= Percona =

Database software company

Percona is an American company based in Durham, North Carolina and the developer of a number of open source software projects for MySQL, MariaDB, PostgreSQL, MongoDB and RocksDB users. The company's revenue of around $25 million a year is derived from support, consultancy and managed services of database systems.

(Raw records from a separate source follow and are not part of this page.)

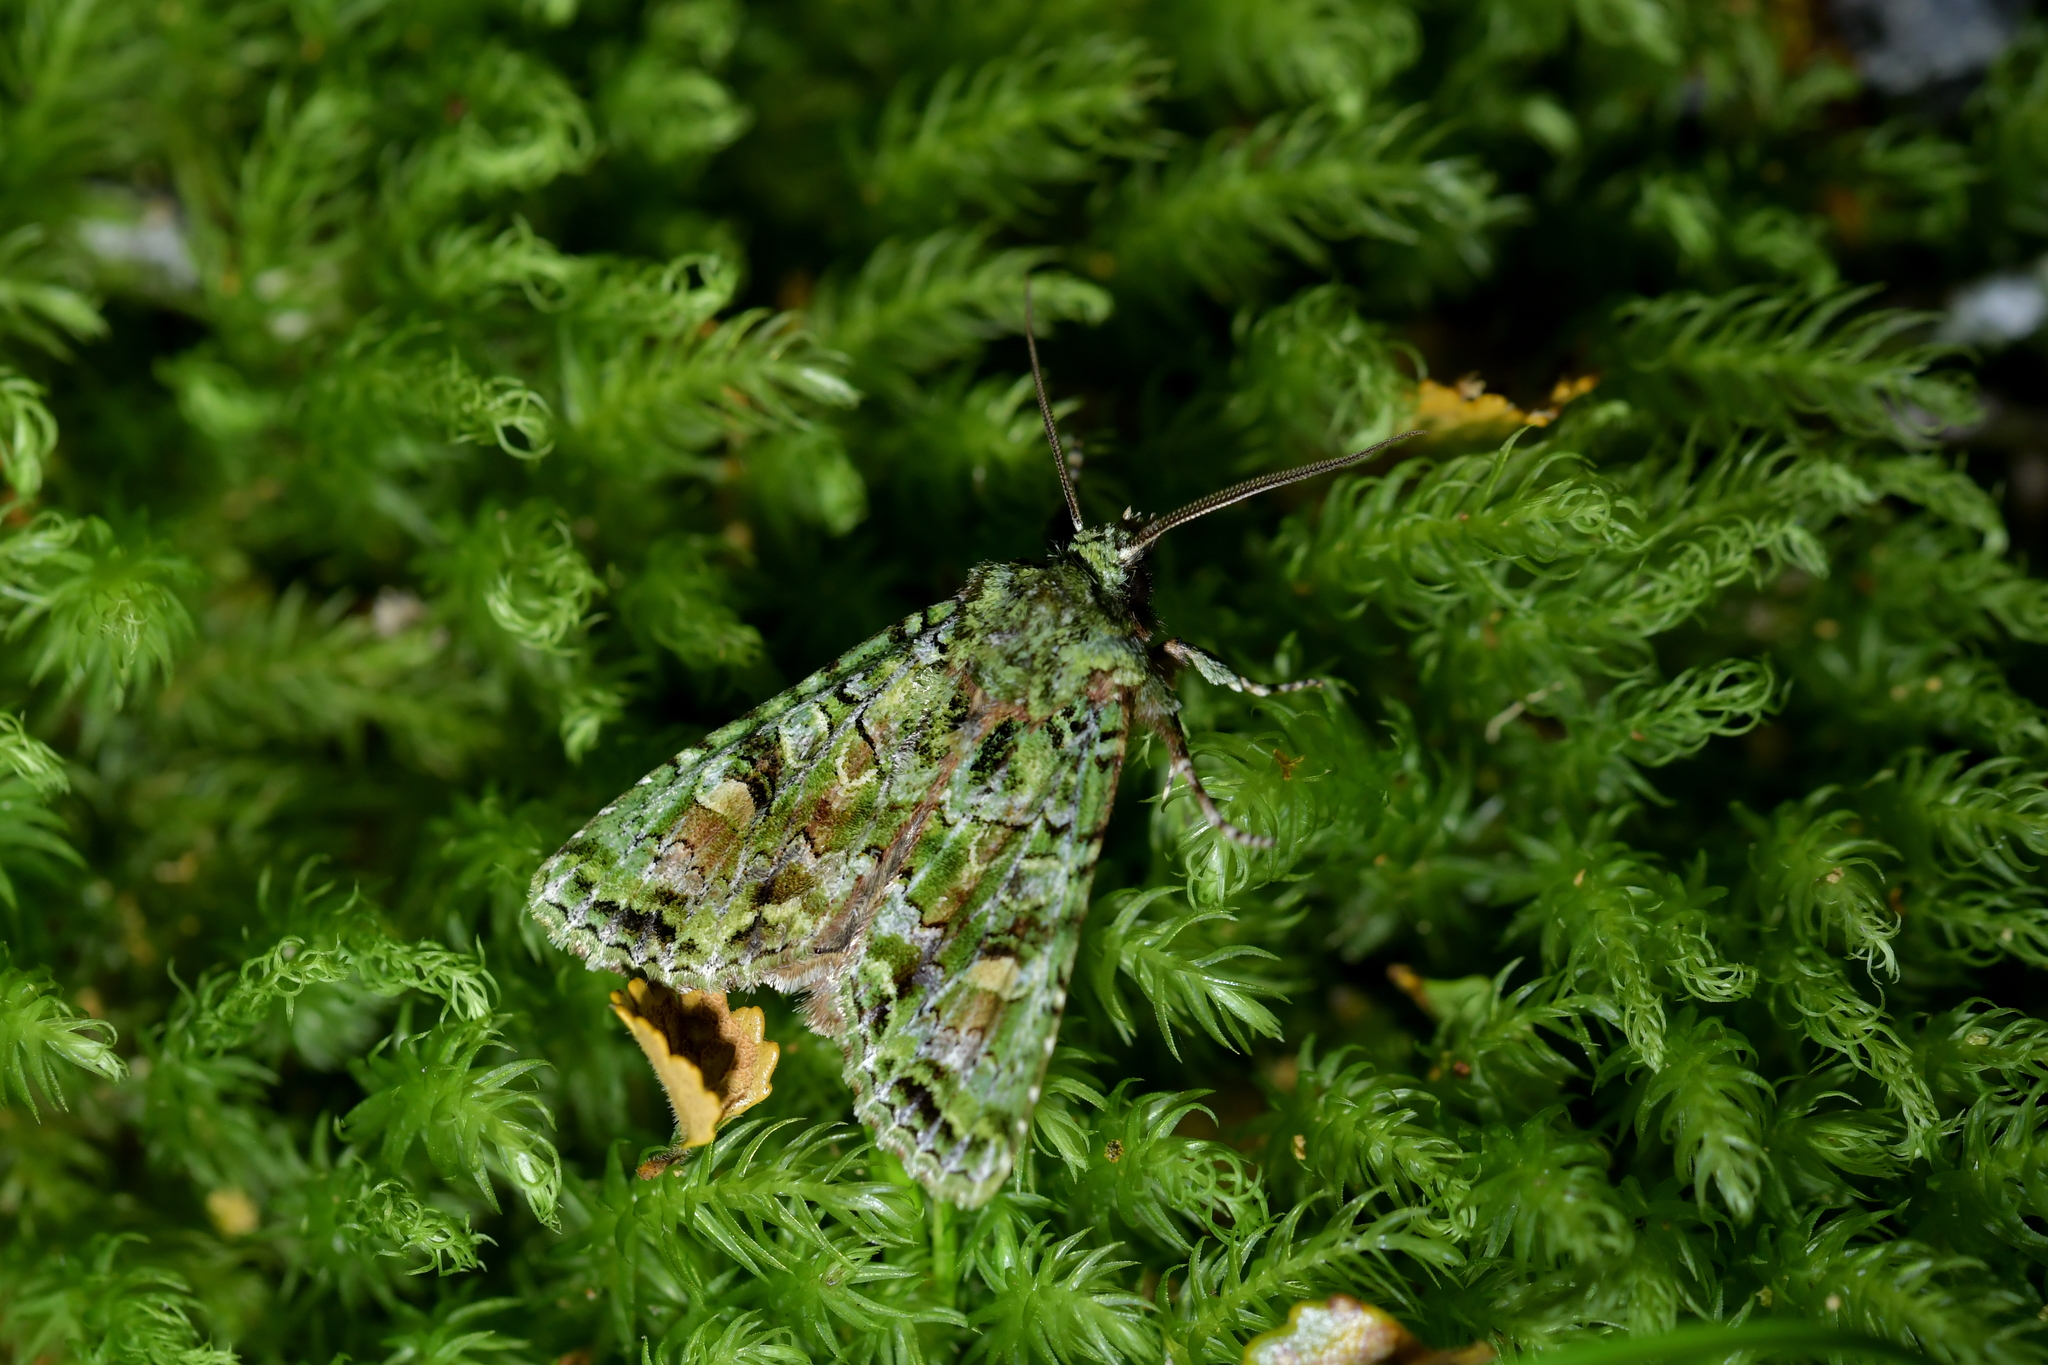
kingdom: Animalia
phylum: Arthropoda
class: Insecta
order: Lepidoptera
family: Noctuidae
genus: Ichneutica
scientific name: Ichneutica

The company was founded in 2006 by Peter Zaitsev and Vadim Tkachenko.

==Open source software==
Percona maintains a GitHub repository for their open source software, which can also be downloaded from the Percona website.

Percona PMM architecture

MySQL database software:
- Percona Server for MySQL
- Percona XtraDB Cluster
- Percona XtraBackup
- Percona Operator for MySQL based on Percona XtraDB Cluster
MongoDB database software:
- Percona Server for MongoDB
- Percona Operator for MongoDB
- Percona Backup for MongoDB
PostgreSQL database distribution:
- Percona Distribution for PostgreSQL
- Percona Operator for PostgreSQL
Database Management Tools
- Percona Monitoring and Management
- Percona Toolkit

==Other information==
The company's founders, Peter Zaitsev and Vadim Tkachenko co-authored with Baron Schwartz the book High Performance MySQL (3rd edition), published by O’Reilly.